Because of both new and existing factors, it’s not surprising the UK has decided to act as the adult in the room. Britain has longstanding relations with the Gulf states, including both Saudi Arabia and Qatar, dating back to the days of the Persian Gulf Residency. But with Brexit hanging over its head, the UK needs outside trading partners – especially in the Gulf – more than ever. And this economic imperative might just be the clincher in getting the two parties to take a step back and de-escalate the situation.
It speaks volumes that just five days after Article 50 was triggered, Theresa May traveled to Riyadh to start laying the groundwork for a future free trade deal with the GCC. With her on the Saudi leg of the tour was Xavier Rolet, CEO of the London Stock Exchange, lobbying to handle part of the Saudi Aramco IPO. The sale of a 5% stake in the national oil behemoth is expected to be worth upwards of $100 billion. If London can get a slice of that, it will go a long way towards maintaining the city’s credentials as a global financial hub after it leaves the EU. More broadly, the rampant privatization of Saudi industry and services in an effort to diversify revenue sources opens up an Aladdin’s cave of pickings for British companies, with a slew of multi-billion dollar contracts coming up for tender over the next decade.
The fact that Brexit, and the necessity it creates for the UK to sign new trade deals, coincides with the roll out of Saudi Arabia’s Vision 2030 plan to secure more foreign investment, means the two countries have more incentive than ever to build upon their foundation of cooperation.
But while Saudi is the UK’s largest trading partner in the region, Qatar supplies 30% of Britain’s natural gas needs.

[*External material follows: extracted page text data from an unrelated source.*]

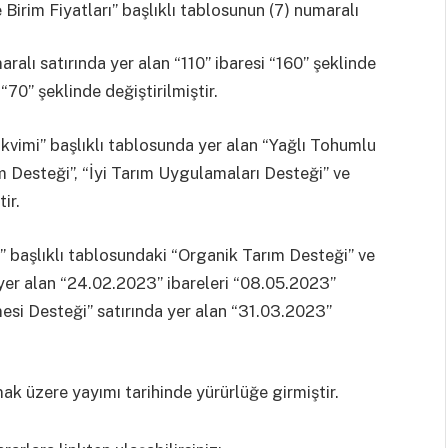
Birim Fiyatları” başlıklı tablosunun (7) numaralı
alı satırında yer alan “110” ibaresi “160” şeklinde
“70” şeklinde değiştirilmiştir.
vimi” başlıklı tablosunda yer alan “Yağlı Tohumlu
m Desteği”, “İyi Tarım Uygulamaları Desteği” ve
ir.
başlıklı tablosundaki “Organik Tarım Desteği” ve
 yer alan “24.02.2023” ibareleri “08.05.2023”
esi Desteği” satırında yer alan “31.03.2023”
ak üzere yayımı tarihinde yürürlüğe girmiştir.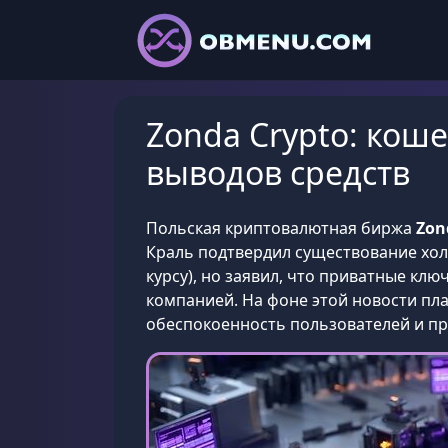
Zonda Crypto: коше
выводов средств
Польская криптовалютная биржа
Zon
Краль подтвердил существование хо
курсу), но заявил, что приватные кл
компанией. На фоне этой новости пл
обеспокоенность пользователей и пр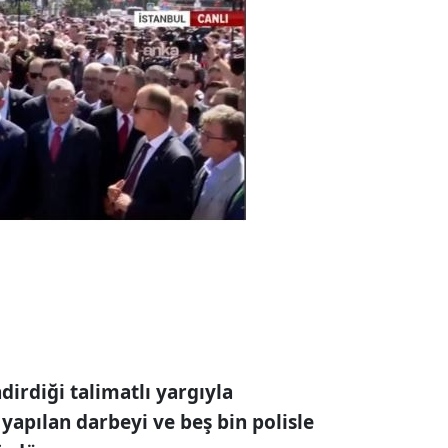
irdiği talimatlı yargıyla
yapılan darbeyi ve beş bin polisle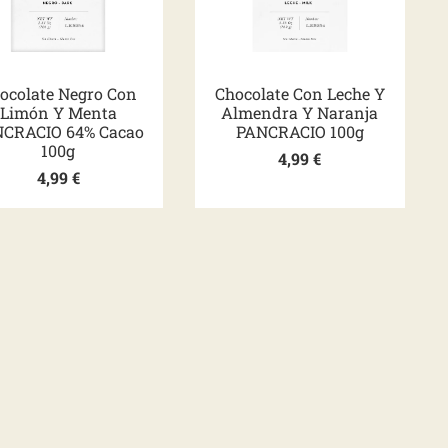
ocolate Negro Con
Chocolate Con Leche Y
Limón Y Menta
Almendra Y Naranja
CRACIO 64% Cacao
PANCRACIO 100g
100g
4,99
€
4,99
€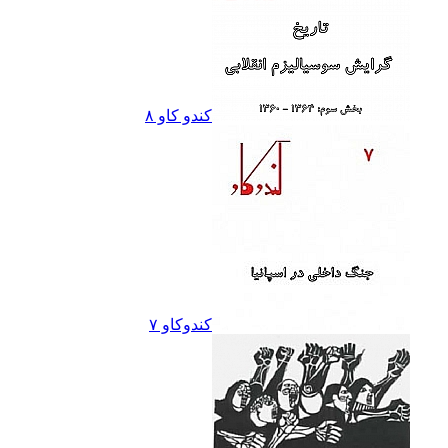
کندو کاو ٨
کندوکاو ۷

What’s more, the list of British assets that Qatar owns or has invested in reads like a roll call of national icons: Harrods; Claridge’s Hotel; the Olympic village; not to mention the Shard, London’s tallest building. And it’s not only iconic pieces of real estate that rank among the recipients of Qatari largesse. After the economic crash of 2008, Doha stepped in to bail out Barclays bank, saving it from nationalization. All in all, Qatar has already invested $50.1 billion in the UK and has committed to investing another $6.23 billion in the run-up to Brexit.
Given the economic context, then, as well as wider concerns about stability in the Middle East, it’s no surprise that Britain is stepping in to try to calm the dispute. And in a sense, the government has already made a nod to its growing burden of responsibilities in the Gulf. Last month, a committee of UK lawmakers published a new report saying that Britain could no longer rely on US leadership in the Middle East. At the time, there was no signal of the impending Gulf dispute. But the latest string of events might just force the UK to take up the mantle of the mature Western partner perhaps much sooner than expected.
About the author:
*Samantha Maloof is a freshly minted graduate in International Relations based in Cairo, currently working as a research assistant in a small think tank looking at development and inequality in Africa.